• _Assigned task_:
Every line of the data below should be retyped exactly, with no images carried over.

┏━━

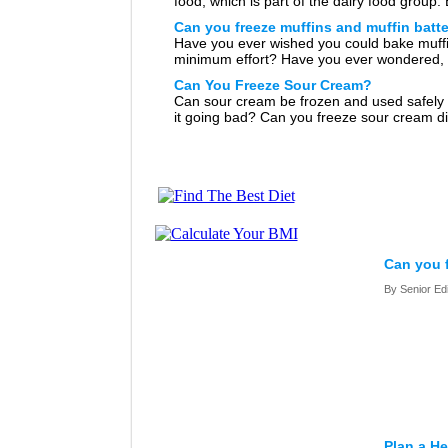
food, which is part of the dairy food group.
you freeze yogurt? Have you bought too m
Can you freeze muffins and muffin batt
yogurt by accident or […]
Have you ever wished you could bake muffi
minimum effort? Have you ever wondered, 
can freeze muffins? Or better yet, can you 
Can You Freeze Sour Cream?
muffin batter for those […]
Can sour cream be frozen and used safely 
it going bad? Can you freeze sour cream d
can you freeze food with sour cream in it?
good […]
Can you 
By Senior Ed
Plan a He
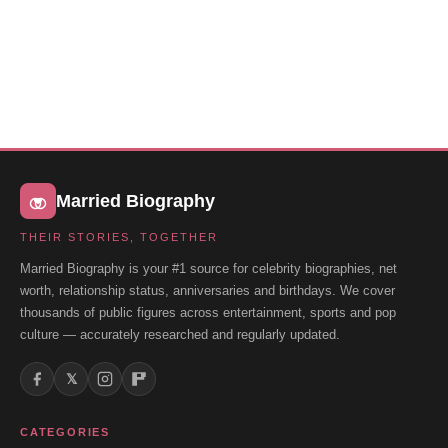
Married Biography
THEIR STORIES, TOGETHER
Married Biography is your #1 source for celebrity biographies, net
worth, relationship status, anniversaries and birthdays. We cover
thousands of public figures across entertainment, sports and pop
culture — accurately researched and regularly updated.
𝕏
CATEGORIES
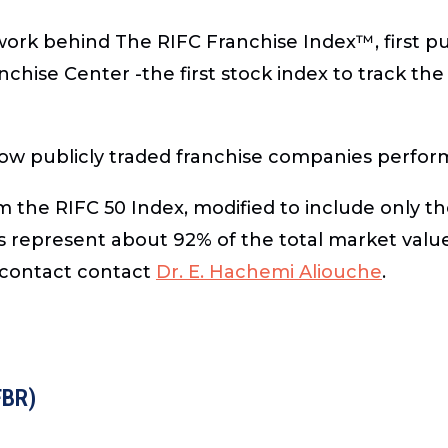
 work behind
The RIFC Franchise Index™
, first 
hise Center -the first stock index to track th
ow publicly traded franchise companies perfor
m the RIFC 50 Index, modified to include only t
represent about 92% of the total market value
 contact contact
Dr. E. Hachemi Aliouche
.
FBR)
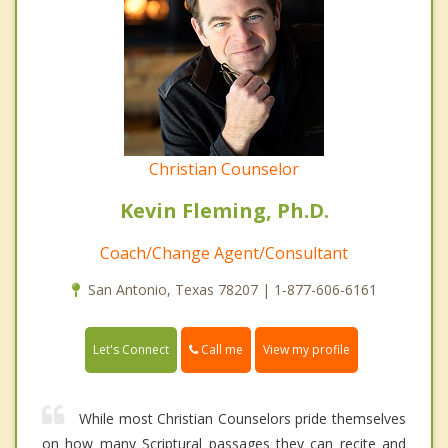
Christian Counselor
Kevin Fleming, Ph.D.
Coach/Change Agent/Consultant
San Antonio, Texas 78207 | 1-877-606-6161
Call me
Let's Connect
View my profile
While most Christian Counselors pride themselves
on how many Scriptural passages they can recite and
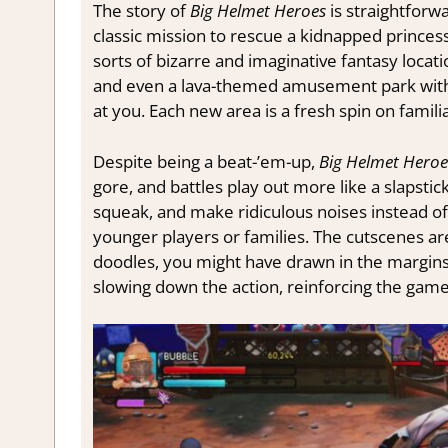
The story of
Big Helmet Heroes
is straightforw
classic mission to rescue a kidnapped princess
sorts of bizarre and imaginative fantasy loca
and even a lava-themed amusement park with i
at you. Each new area is a fresh spin on familia
Despite being a beat-’em-up,
Big Helmet Heroe
gore, and battles play out more like a slapst
squeak, and make ridiculous noises instead of t
younger players or families. The cutscenes are
doodles, you might have drawn in the margins
slowing down the action, reinforcing the game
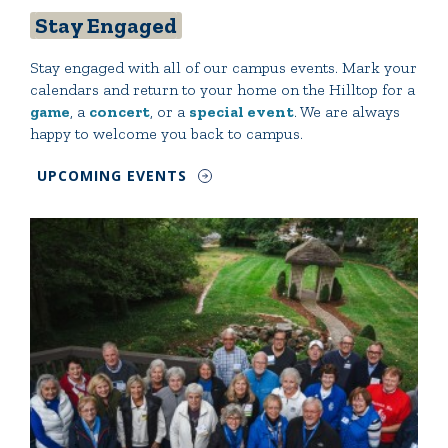
Stay Engaged
Stay engaged with all of our campus events. Mark your
calendars and return to your home on the Hilltop for a
game
, a
concert
, or a
special event
. We are always
happy to welcome you back to campus.
UPCOMING EVENTS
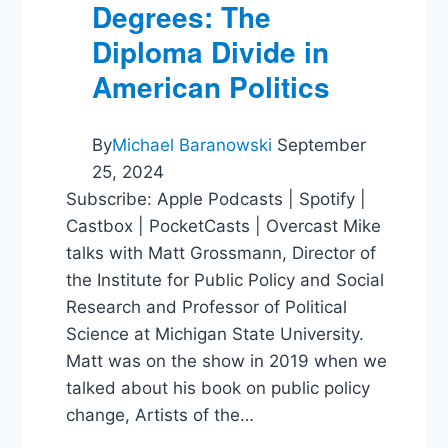
Degrees: The
Diploma Divide in
American Politics
By
Michael Baranowski
September
25, 2024
Subscribe: Apple Podcasts | Spotify |
Castbox | PocketCasts | Overcast Mike
talks with Matt Grossmann, Director of
the Institute for Public Policy and Social
Research and Professor of Political
Science at Michigan State University.
Matt was on the show in 2019 when we
talked about his book on public policy
change, Artists of the…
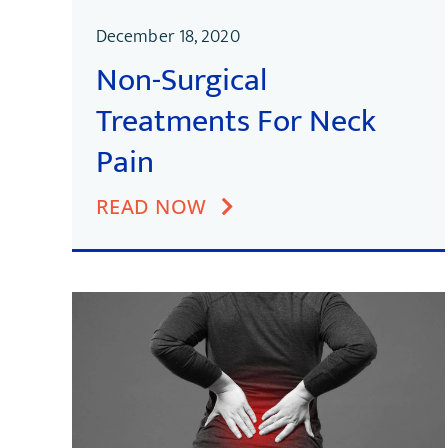
December 18, 2020
Non-Surgical
Treatments For Neck
Pain
READ NOW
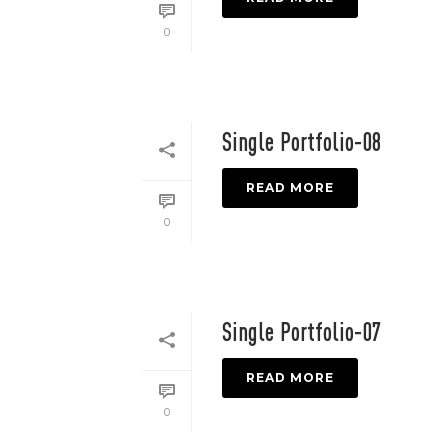
0
Single Portfolio-08
READ MORE
0
Single Portfolio-07
READ MORE
0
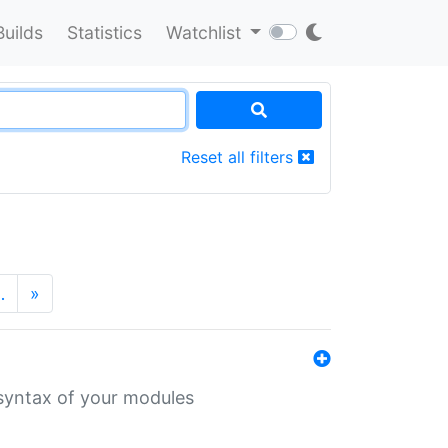
Builds
Statistics
Watchlist
Reset all filters
…
»
 syntax of your modules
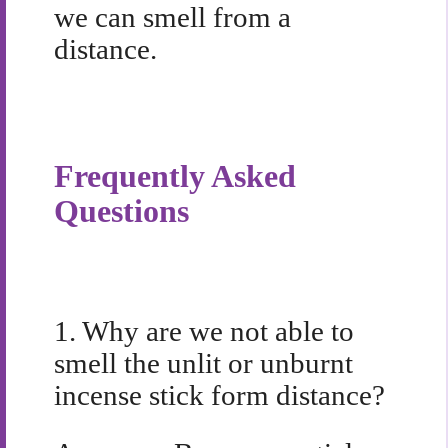
we can smell from a
distance.
Frequently Asked
Questions
1.
Why are we not able to
smell the unlit or unburnt
incense stick form distance?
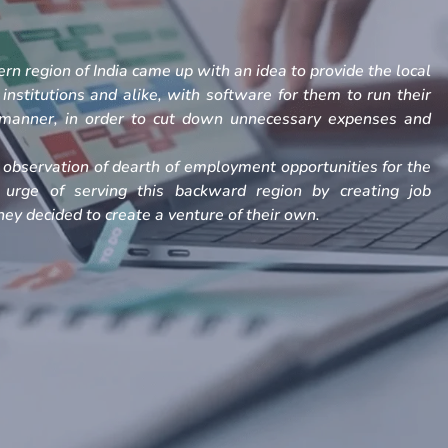
rn region of India came up with an idea to provide the local
, institutions and alike, with software for them to run their
h manner, in order to cut down unnecessary expenses and
observation of dearth of employment opportunities for the
 urge of serving this backward region by creating job
ey decided to create a venture of their own.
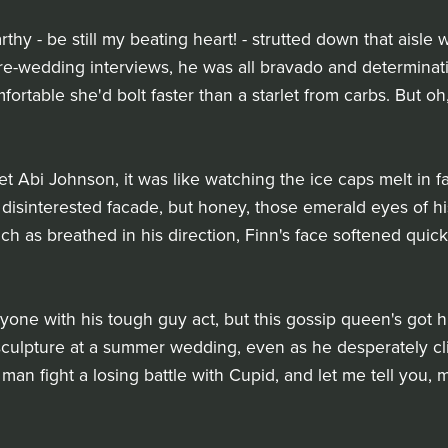
y - be still my beating heart! - strutted down that aisle w
 pre-wedding interviews, he was all bravado and determina
ortable she'd bolt faster than a starlet from carbs. But oh
Abi Johnson, it was like watching the ice caps melt in fas
 disinterested facade, but honey, those emerald eyes of hi
h as breathed in his direction, Finn's face softened quick
yone with his tough guy act, but this gossip queen's got h
sculpture at a summer wedding, even as he desperately clin
a man fight a losing battle with Cupid, and let me tell you, 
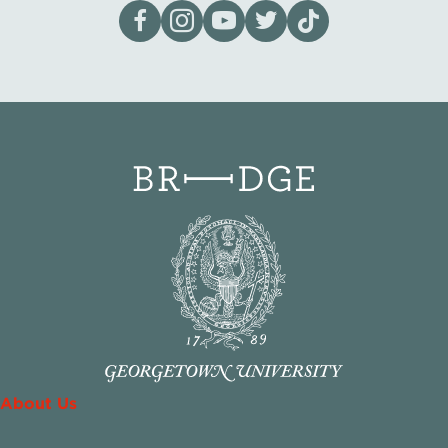
Visit our page on Facebook
Follow us on Instagram
Visit our YouTube Channel
Visit our X page
Visit us on tiktok
About Us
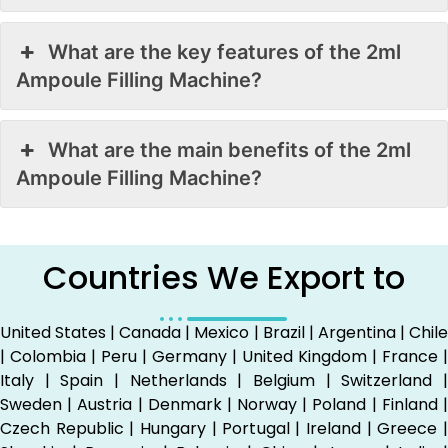
What are the key features of the 2ml
Ampoule Filling Machine?
What are the main benefits of the 2ml
Ampoule Filling Machine?
Countries We Export to
United States | Canada | Mexico | Brazil | Argentina | Chile
| Colombia | Peru | Germany | United Kingdom | France |
Italy | Spain | Netherlands | Belgium | Switzerland |
Sweden | Austria | Denmark | Norway | Poland | Finland |
Czech Republic | Hungary | Portugal | Ireland | Greece |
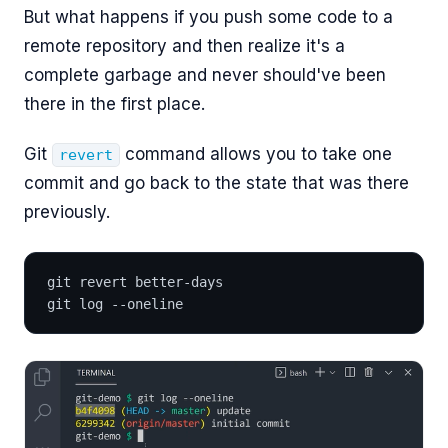
But what happens if you push some code to a
remote repository and then realize it's a
complete garbage and never should've been
there in the first place.
Git
command allows you to take one
revert
commit and go back to the state that was there
previously.
git revert better-days
git log --oneline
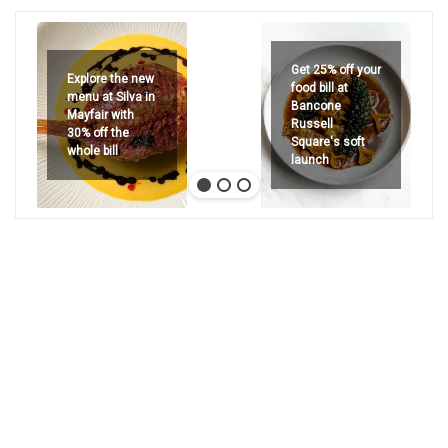
Get 25% off your
Explore the new
food bill at
menu at Silva in
Bancone
Mayfair with
Russell
30% off the
Square's soft
whole bill
launch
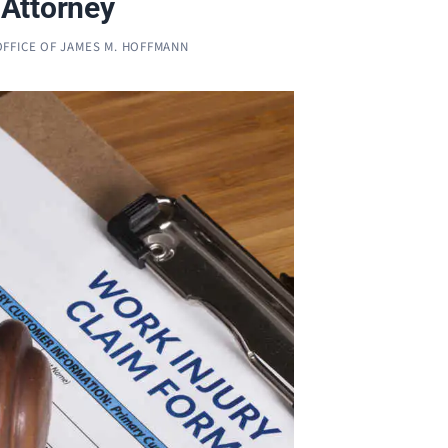
Attorney
OFFICE OF JAMES M. HOFFMANN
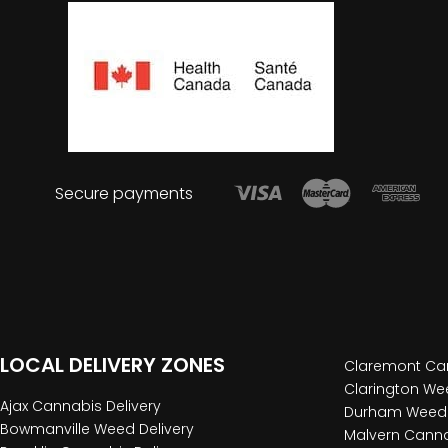
Secure payments
LOCAL DELIVERY ZONES
Claremont Can
Clarington Wee
Ajax Cannabis Delivery
Durham Weed 
Bowmanville Weed Delivery
Malvern Canna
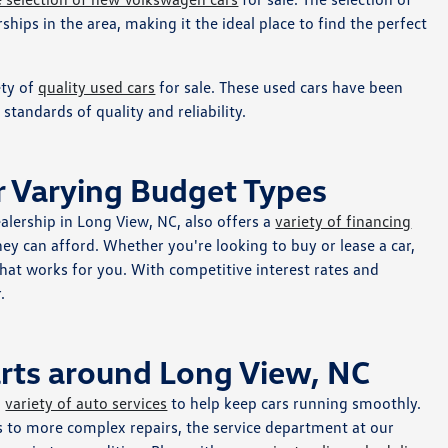
ships in the area, making it the ideal place to find the perfect
ety of
quality used cars
for sale. These used cars have been
tandards of quality and reliability.
r Varying Budget Types
alership in Long View, NC, also offers a
variety of financing
hey can afford. Whether you're looking to buy or lease a car,
 that works for you. With competitive interest rates and
.
arts around Long View, NC
a
variety of auto services
to help keep cars running smoothly.
s to more complex repairs, the service department at our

┗━━

• _Task output_:
food, which is part of the dairy food group.
you freeze yogurt? Have you bought too m
Can you freeze muffins and muffin batt
yogurt by accident or […]
Have you ever wished you could bake muffi
minimum effort? Have you ever wondered, 
can freeze muffins? Or better yet, can you 
Can You Freeze Sour Cream?
muffin batter for those […]
Can sour cream be frozen and used safely 
it going bad? Can you freeze sour cream d
can you freeze food with sour cream in it?
good […]
Can you 
By Senior Ed
Plan a He
Married Biography
THEIR STORIES, TOGETHER
Married Biography is your #1 source for celebrity biographies, net
worth, relationship status, anniversaries and birthdays. We cover
thousands of public figures across entertainment, sports and pop
culture — accurately researched and regularly updated.
𝕏
CATEGORIES
 work behind
The RIFC Franchise Index™
, first 
hise Center -the first stock index to track th
ow publicly traded franchise companies perfor
m the RIFC 50 Index, modified to include only t
represent about 92% of the total market value
 contact contact
Dr. E. Hachemi Aliouche
.
FBR)
Christian Counselor
Kevin Fleming, Ph.D.
Coach/Change Agent/Consultant
San Antonio, Texas 78207 | 1-877-606-6161
Call me
Let's Connect
View my profile
While most Christian Counselors pride themselves
on how many Scriptural passages they can recite and
The story of
Big Helmet Heroes
is straightforw
classic mission to rescue a kidnapped princess
sorts of bizarre and imaginative fantasy loca
and even a lava-themed amusement park with i
at you. Each new area is a fresh spin on familia
Despite being a beat-’em-up,
Big Helmet Heroe
gore, and battles play out more like a slapst
squeak, and make ridiculous noises instead of t
younger players or families. The cutscenes are
doodles, you might have drawn in the margins
slowing down the action, reinforcing the game
Stay Engaged
Stay engaged with all of our campus events. Mark your
calendars and return to your home on the Hilltop for a
game
, a
concert
, or a
special event
. We are always
happy to welcome you back to campus.
UPCOMING EVENTS
Degrees: The
Diploma Divide in
American Politics
By
Michael Baranowski
September
25, 2024
Subscribe: Apple Podcasts | Spotify |
Castbox | PocketCasts | Overcast Mike
talks with Matt Grossmann, Director of
the Institute for Public Policy and Social
Research and Professor of Political
Science at Michigan State University.
Matt was on the show in 2019 when we
talked about his book on public policy
change, Artists of the…
December 18, 2020
Non-Surgical
Treatments For Neck
Pain
READ NOW
0
Single Portfolio-08
READ MORE
0
Single Portfolio-07
READ MORE
0
Builds
Statistics
Watchlist
Reset all filters
…
»
 syntax of your modules
we can smell from a
distance.
Frequently Asked
Questions
1.
Why are we not able to
smell the unlit or unburnt
incense stick form distance?
rn region of India came up with an idea to provide the local
, institutions and alike, with software for them to run their
h manner, in order to cut down unnecessary expenses and
observation of dearth of employment opportunities for the
 urge of serving this backward region by creating job
ey decided to create a venture of their own.
y - be still my beating heart! - strutted down that aisle w
 pre-wedding interviews, he was all bravado and determina
ortable she'd bolt faster than a starlet from carbs. But oh
Abi Johnson, it was like watching the ice caps melt in fas
 disinterested facade, but honey, those emerald eyes of hi
h as breathed in his direction, Finn's face softened quick
yone with his tough guy act, but this gossip queen's got h
sculpture at a summer wedding, even as he desperately clin
a man fight a losing battle with Cupid, and let me tell you, 
Visit our page on Facebook
Follow us on Instagram
Visit our YouTube Channel
Visit our X page
Visit us on tiktok
About Us
What are the key features of the 2ml
Ampoule Filling Machine?
What are the main benefits of the 2ml
Ampoule Filling Machine?
Countries We Export to
United States | Canada | Mexico | Brazil | Argentina | Chile
| Colombia | Peru | Germany | United Kingdom | France |
Italy | Spain | Netherlands | Belgium | Switzerland |
Sweden | Austria | Denmark | Norway | Poland | Finland |
Czech Republic | Hungary | Portugal | Ireland | Greece |
But what happens if you push some code to a
remote repository and then realize it's a
complete garbage and never should've been
there in the first place.
Git
command allows you to take one
revert
commit and go back to the state that was there
previously.
git revert better-days
git log --oneline
Get 25% off your
Explore the new
food bill at
menu at Silva in
Bancone
Mayfair with
Russell
30% off the
Square's soft
whole bill
launch
Attorney
OFFICE OF JAMES M. HOFFMANN
Secure payments
LOCAL DELIVERY ZONES
Claremont Can
Clarington Wee
Ajax Cannabis Delivery
Durham Weed 
Bowmanville Weed Delivery
Malvern Canna
ships in the area, making it the ideal place to find the perfect
ety of
quality used cars
for sale. These used cars have been
tandards of quality and reliability.
r Varying Budget Types
alership in Long View, NC, also offers a
variety of financing
hey can afford. Whether you're looking to buy or lease a car,
 that works for you. With competitive interest rates and
.
arts around Long View, NC
a
variety of auto services
to help keep cars running smoothly.
s to more complex repairs, the service department at our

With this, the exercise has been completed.